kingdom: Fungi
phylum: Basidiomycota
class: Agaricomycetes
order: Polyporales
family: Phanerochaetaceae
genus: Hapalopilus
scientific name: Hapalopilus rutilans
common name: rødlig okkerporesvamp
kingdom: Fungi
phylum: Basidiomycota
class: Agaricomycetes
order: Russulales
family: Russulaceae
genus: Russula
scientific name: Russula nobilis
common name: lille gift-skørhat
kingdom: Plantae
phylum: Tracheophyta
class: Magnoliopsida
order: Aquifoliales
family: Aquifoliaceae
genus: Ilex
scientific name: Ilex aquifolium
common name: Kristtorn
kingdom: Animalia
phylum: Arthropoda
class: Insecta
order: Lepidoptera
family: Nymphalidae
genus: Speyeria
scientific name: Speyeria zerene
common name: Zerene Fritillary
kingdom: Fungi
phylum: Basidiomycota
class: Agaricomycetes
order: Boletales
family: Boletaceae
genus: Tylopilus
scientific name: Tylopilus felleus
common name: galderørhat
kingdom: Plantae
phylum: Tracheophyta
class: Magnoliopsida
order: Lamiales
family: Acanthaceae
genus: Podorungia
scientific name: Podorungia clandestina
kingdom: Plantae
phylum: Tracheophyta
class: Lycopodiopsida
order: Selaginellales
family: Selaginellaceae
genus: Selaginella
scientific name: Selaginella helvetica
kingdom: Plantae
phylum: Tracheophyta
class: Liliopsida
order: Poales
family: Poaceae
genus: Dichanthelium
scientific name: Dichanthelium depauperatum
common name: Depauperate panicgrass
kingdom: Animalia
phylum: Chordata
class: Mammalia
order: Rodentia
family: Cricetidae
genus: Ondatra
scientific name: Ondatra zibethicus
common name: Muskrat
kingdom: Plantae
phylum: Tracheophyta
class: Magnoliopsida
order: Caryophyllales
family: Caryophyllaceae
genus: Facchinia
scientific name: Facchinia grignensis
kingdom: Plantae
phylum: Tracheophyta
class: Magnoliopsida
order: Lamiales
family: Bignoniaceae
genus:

■ SET PROBLEM ■
Reproduce all of the lines above word for word, keeping every spelling and capital letter as it appears.

■ THE ANSWER ■
kingdom: Fungi
phylum: Basidiomycota
class: Agaricomycetes
order: Polyporales
family: Phanerochaetaceae
genus: Hapalopilus
scientific name: Hapalopilus rutilans
common name: rødlig okkerporesvamp
kingdom: Fungi
phylum: Basidiomycota
class: Agaricomycetes
order: Russulales
family: Russulaceae
genus: Russula
scientific name: Russula nobilis
common name: lille gift-skørhat
kingdom: Plantae
phylum: Tracheophyta
class: Magnoliopsida
order: Aquifoliales
family: Aquifoliaceae
genus: Ilex
scientific name: Ilex aquifolium
common name: Kristtorn
kingdom: Animalia
phylum: Arthropoda
class: Insecta
order: Lepidoptera
family: Nymphalidae
genus: Speyeria
scientific name: Speyeria zerene
common name: Zerene Fritillary
kingdom: Fungi
phylum: Basidiomycota
class: Agaricomycetes
order: Boletales
family: Boletaceae
genus: Tylopilus
scientific name: Tylopilus felleus
common name: galderørhat
kingdom: Plantae
phylum: Tracheophyta
class: Magnoliopsida
order: Lamiales
family: Acanthaceae
genus: Podorungia
scientific name: Podorungia clandestina
kingdom: Plantae
phylum: Tracheophyta
class: Lycopodiopsida
order: Selaginellales
family: Selaginellaceae
genus: Selaginella
scientific name: Selaginella helvetica
kingdom: Plantae
phylum: Tracheophyta
class: Liliopsida
order: Poales
family: Poaceae
genus: Dichanthelium
scientific name: Dichanthelium depauperatum
common name: Depauperate panicgrass
kingdom: Animalia
phylum: Chordata
class: Mammalia
order: Rodentia
family: Cricetidae
genus: Ondatra
scientific name: Ondatra zibethicus
common name: Muskrat
kingdom: Plantae
phylum: Tracheophyta
class: Magnoliopsida
order: Caryophyllales
family: Caryophyllaceae
genus: Facchinia
scientific name: Facchinia grignensis
kingdom: Plantae
phylum: Tracheophyta
class: Magnoliopsida
order: Lamiales
family: Bignoniaceae
genus:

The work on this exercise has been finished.